WHAT IS BEING ASKED –
Could you rewrite the rows as a JSON list of strings, one string per line with blank lines omitted, starting at the line containing "on Tuesday run?" and ending with the last line of the rows, both included?

DATA LISTING –
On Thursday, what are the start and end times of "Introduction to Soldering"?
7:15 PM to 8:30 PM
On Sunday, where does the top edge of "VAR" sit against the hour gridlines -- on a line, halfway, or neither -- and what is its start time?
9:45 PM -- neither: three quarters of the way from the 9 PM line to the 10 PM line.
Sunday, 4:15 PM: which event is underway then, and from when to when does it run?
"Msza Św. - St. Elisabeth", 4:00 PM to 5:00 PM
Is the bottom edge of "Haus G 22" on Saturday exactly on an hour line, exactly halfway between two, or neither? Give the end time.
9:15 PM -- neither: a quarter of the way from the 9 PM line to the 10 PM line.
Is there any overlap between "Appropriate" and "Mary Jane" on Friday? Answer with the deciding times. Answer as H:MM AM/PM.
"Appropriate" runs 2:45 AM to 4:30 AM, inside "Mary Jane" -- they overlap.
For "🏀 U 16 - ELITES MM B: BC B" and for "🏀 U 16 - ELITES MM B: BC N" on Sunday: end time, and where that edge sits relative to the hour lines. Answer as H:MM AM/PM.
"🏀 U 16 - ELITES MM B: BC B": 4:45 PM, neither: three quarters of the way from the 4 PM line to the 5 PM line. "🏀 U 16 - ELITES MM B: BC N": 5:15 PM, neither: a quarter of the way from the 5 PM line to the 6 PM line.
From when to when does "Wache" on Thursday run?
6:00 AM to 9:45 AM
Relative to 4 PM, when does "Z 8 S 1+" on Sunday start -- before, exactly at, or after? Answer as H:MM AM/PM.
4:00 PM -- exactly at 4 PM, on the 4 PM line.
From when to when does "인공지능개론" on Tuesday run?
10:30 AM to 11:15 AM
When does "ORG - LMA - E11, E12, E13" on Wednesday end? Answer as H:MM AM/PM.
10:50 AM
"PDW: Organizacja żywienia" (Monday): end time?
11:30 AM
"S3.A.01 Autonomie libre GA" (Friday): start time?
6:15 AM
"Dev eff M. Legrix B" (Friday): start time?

ANSWER TO THIS EXERCISE –
[
  "From when to when does \"인공지능개론\" on Tuesday run?",
  "10:30 AM to 11:15 AM",
  "When does \"ORG - LMA - E11, E12, E13\" on Wednesday end? Answer as H:MM AM/PM.",
  "10:50 AM",
  "\"PDW: Organizacja żywienia\" (Monday): end time?",
  "11:30 AM",
  "\"S3.A.01 Autonomie libre GA\" (Friday): start time?",
  "6:15 AM",
  "\"Dev eff M. Legrix B\" (Friday): start time?"
]